# What was your Trifecta tune break-in period like?



## The Butcher (Apr 6, 2011)

Hey Nick! Congrats on the tune, it makes a huge difference! Regarding data logging, Vince is able to pull a lot of info out of the logs to fine tune everything but it also helps if you provide feedback about what the car is doing and what you want it to do. For instance, I disliked the way that my car shifted in performance mode (way too hard) and he was able to dial it back so it is nice and smooth. Additionally I didn't like the bogging that took place in economy mode so I asked Vince to write in the factory trans tune for economy mode. He is able to mess with the tune files quite a bit and really customize it to your liking so I would definitely reccomend asking if you want some changes when you send in your datalogs. Good luck and enjoy!

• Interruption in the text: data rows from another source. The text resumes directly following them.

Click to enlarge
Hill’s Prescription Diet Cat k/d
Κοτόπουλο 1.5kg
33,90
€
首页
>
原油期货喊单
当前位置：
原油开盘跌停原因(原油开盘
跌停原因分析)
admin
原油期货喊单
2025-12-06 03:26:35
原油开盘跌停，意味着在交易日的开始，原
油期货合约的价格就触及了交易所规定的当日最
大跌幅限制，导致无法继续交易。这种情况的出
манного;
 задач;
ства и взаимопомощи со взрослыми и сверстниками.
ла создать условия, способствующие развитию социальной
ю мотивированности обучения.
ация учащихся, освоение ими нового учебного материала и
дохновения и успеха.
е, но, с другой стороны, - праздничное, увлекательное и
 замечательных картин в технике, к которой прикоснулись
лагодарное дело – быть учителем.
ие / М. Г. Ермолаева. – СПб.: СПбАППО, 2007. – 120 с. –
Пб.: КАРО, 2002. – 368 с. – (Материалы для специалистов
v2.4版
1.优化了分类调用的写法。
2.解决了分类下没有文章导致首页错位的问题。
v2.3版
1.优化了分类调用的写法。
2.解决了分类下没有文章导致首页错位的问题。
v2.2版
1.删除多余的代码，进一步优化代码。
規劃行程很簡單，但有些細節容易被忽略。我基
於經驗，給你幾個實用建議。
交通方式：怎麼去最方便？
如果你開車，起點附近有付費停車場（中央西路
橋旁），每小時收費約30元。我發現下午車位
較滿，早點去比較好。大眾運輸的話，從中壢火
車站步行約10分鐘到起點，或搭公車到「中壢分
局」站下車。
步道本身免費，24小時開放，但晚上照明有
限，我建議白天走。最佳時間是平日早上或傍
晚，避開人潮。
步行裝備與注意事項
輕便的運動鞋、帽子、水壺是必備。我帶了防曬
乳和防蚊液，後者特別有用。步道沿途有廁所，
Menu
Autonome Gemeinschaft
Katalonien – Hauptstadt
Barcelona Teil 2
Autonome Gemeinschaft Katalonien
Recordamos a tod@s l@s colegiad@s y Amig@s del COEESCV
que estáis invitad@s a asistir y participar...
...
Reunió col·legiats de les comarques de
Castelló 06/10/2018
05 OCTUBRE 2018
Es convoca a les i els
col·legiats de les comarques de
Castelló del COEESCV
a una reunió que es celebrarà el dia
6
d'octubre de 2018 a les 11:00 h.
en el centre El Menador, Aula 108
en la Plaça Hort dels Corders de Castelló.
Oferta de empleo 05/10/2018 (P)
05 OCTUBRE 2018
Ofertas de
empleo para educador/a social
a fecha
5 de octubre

Sent from AutoGuide.com App


----------



## inssane (Jun 20, 2011)

OK that's good to hear.
I'll have to pull those logs, and write a couple thoughts.
Off the line in perf mode, it's almost embarrassing most of the time launching, and when rolling there are some big dead spots where it feels like the car should downshift, and it just rides out the high gear instead.

Sounds like my issues can be worked out with time and programming.
Thx
Nick


----------



## sciphi (Aug 26, 2011)

It should be able to be fixed in the programming. Datalog it and send in a detailed description of what it is doing, and what you want it to do. Trifecta should be able to tweak it to how you want it.


----------